Edinburgh Üniversitesi’nden bilim insanları, Göbekli Tepe’deki kaya oymalarının dünyanın en eski takvimi olabileceğini söylüyor.
İnsanlık tarihinin sıfır noktası olarak kabul edilen Göbekli Tepe, hayvan motifli T şeklindeki devasa taş sütunlarıyla dikkat çekiyor.
Son analizlere göre, bu oymalardan bazıları, önemli gök olaylarını izleyen ve güneş, ay ve yıldızların konumlarını işaretleyen bir tür takvim işlevi görmüş olabilir.
Bu bulgu, tarih öncesi insanların bu gravürleri evren gözlemlerini belgelemek için kullandıklarını ve muhtemelen zamanın geçişini tahmin etmek için güneş ve ay döngülerini birleştiren ilkel bir ay-güneş takvimine işaret ettiğini gösteriyor.
Bölgedeki sütunlara oyulmuş V şeklindeki semboller üzerinde yapılan yeni bir analiz, her V’nin tek bir günü temsil edebileceği yorumunu getiriyor. Bu yorum, araştırmacıların sütunlardan birinde 12 ay artı 11 ekstra günden oluşan 365 günlük bir güneş takvimi saymalarına izin verdi.
Yaz gündönümü, kuşa benzeyen bir yaratığın boynuna asılan ve o sırada yaz gündönümü takımyıldızını sembolize ettiğine inanılan bir V ile sembolize edilen farklı, benzersiz bir gün olarak tezahür eder. Yakınlarda, muhtemelen tanrıları temsil eden diğer heykeller, boyunlarında benzer V işaretleri ile bulunmuştur.
Ay-güneş takvimlerinin bilinen diğer örneklerinden bin yıldan fazla bir süre önce, Göbekli Tepe oldukça gelişmiş bir takvime sahip olabilir. Bu, anlayışımızı, ilk insanların göksel döngüleri ve diğer astronomik olayları izleyebildikleri doğruluğu sorgulamaya zorluyor.
Bilim insanları, Göbekli Tepe’deki bu oymaların, yaklaşık 13.000 yıl önce, MÖ 10.850 civarında meydana gelen bir kuyruklu yıldız çarpmasını anıyor olabileceği üzerinde duruyorlar. Kuyruklu yıldız çarpmasının, birçok büyük hayvanın neslinin tükenmesine neden olan 1.200 yıldan fazla süren mini bir buzul çağını tetiklediğine inanılıyor. Bu olay aynı zamanda yaşam tarzında ve tarımda değişikliklere yol açmış ve Batı Asya’nın Bereketli Hilali’nde medeniyetin yükselişinin yolunu açmış olabilir.

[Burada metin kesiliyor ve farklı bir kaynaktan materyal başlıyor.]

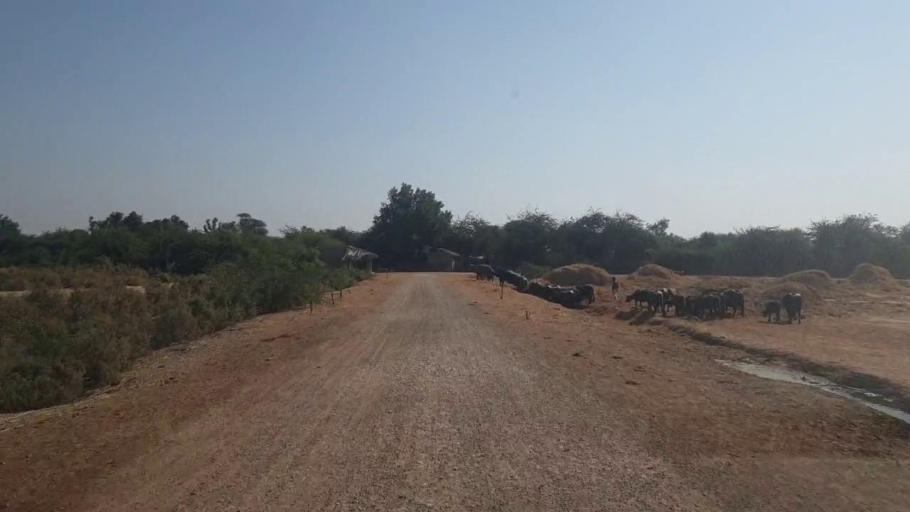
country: PK
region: Sindh
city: Badin
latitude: 24.5518
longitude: 68.8473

Taurid meteor akıntısının Dünya’ya çarpan kuyruklu yıldız parçalarının kaynağı olduğu düşünülüyor ve bu, Göbekli Tepe’deki başka bir sütunda tasvir ediliyor. Eski insanların astronomik bilgisinin daha fazla kanıtı, Kova ve Balık takımyıldızlarından kaynaklanıyor gibi görünen bu 27 günlük akıştan geliyor.
Bu keşif, eski insanların, Antik Yunanistan’lı Hipparchus’un MÖ 150’de belgelemesinden en az 10.000 yıl önce, takımyıldız hareketini etkileyen Dünya’nın ekseninin yalpalaması olan devinim kullanarak tarihleri kaydettiğini gösteriyor.
Bu oymalar, binlerce yıldır Göbekli Tepe halkı için önem taşıyordu ve çarpma olayının medeniyetin gelişimini etkileyen yeni bir kült veya dini tetiklemiş olabileceğine işaret ediyordu.
Araştırmayı yürüten Edinburgh Üniversitesi Mühendislik Fakültesi’nden Dr. Martin Sweatman şunları söyledi: “Görünüşe göre Göbekli Tepe sakinleri gökyüzünün keskin gözlemcileriydi, bu da dünyalarının bir kuyruklu yıldız çarpmasıyla harap olduğu göz önüne alındığında beklenen bir şeydi. Bu olay, yeni bir din başlatarak ve soğuk iklimle başa çıkmak için tarımdaki gelişmeleri motive ederek medeniyeti tetiklemiş olabilir. Muhtemelen, gördüklerini kaydetme girişimleri, binlerce yıl sonra yazının gelişmesine doğru atılan ilk adımlardır.”